Who have you looked to for inspiration? Why?

I’ve always looked up to many incredible landscape photographers – whether it be following their work online or meeting them at a local camera club meeting. Photography is definitely a collaborative effort as we seek to inspire and educate each other.

You started leading workshops in 2014. What were the hardest things about getting started? Do you have any advice for photographers trying to do the same?

You’re definitely right that it’s hard to get started! The most difficult thing is figuring out how to market yourself effectively without spending a ton of money. I’ve learned a lot about marketing and still have much more to learn. Next, there’s plenty of red tape you have to go through to get commercial permits from agencies like the NPS, Fish & Game, BLM, etc. It can take considerable time and expense to secure necessary permits to conduct tours. There were many places where I wanted to do tours, but ended up not doing it because the permit requirements and expenses were too rigorous. Finally, many of my tours are nearly all-inclusive. That means I also have to be expert in planning lodging, food, and transportation. There’s much more to doing tours than just being a good photographer and teacher!

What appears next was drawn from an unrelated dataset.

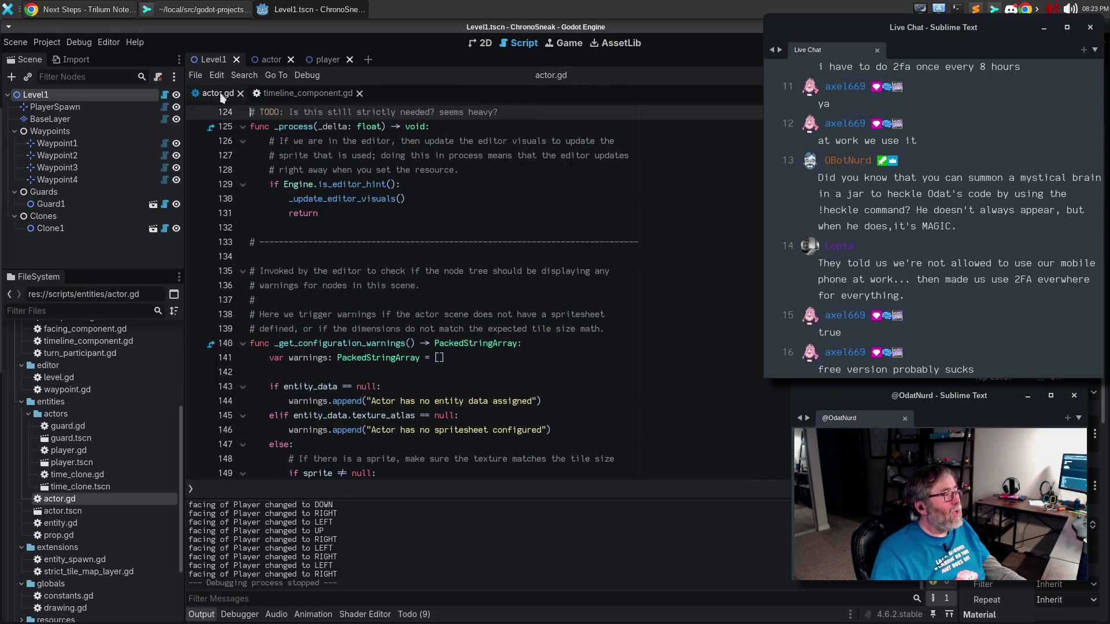
pyautogui.click(240, 93)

What upcoming workshops do you have?

  • Scotland Highlands and Western Isles: April 26-May 10.
  • Palouse Harvest: Aug 11-16
  • Mt Rainier Wildflowers: Aug 17-21
  • Alaskan Polar Bears and Artic Wildlife: Sept 24-Oct 3.

Dates To Be Announced Soon:

  • Utah Wildflowers and Wildlife (first week of Aug)
  • Canadian Rockies and Wildlife (mid Sept)
  • Alaska Bald Eagles and Dall Sheep (mid Nov)
  • Wyoming Bighorn Sheep Rut (early Dec)

I always offer private tours to Utah and Alaska upon request.